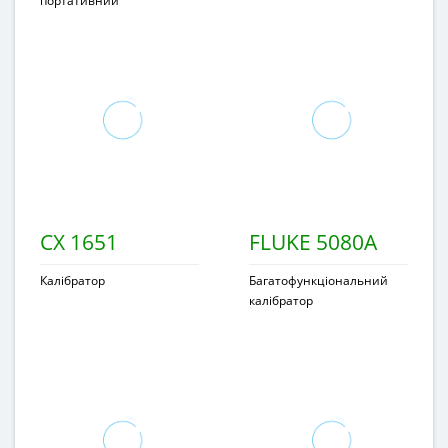
портативний
CX 1651
FLUKE 5080А
Калібратор
Багатофункціональний
калібратор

================

About this exercise:
Please repeat every record exactly, leaving the pictures out.

Reply to the task:
портативний
CX 1651
FLUKE 5080А
Калібратор
Багатофункціональний
калібратор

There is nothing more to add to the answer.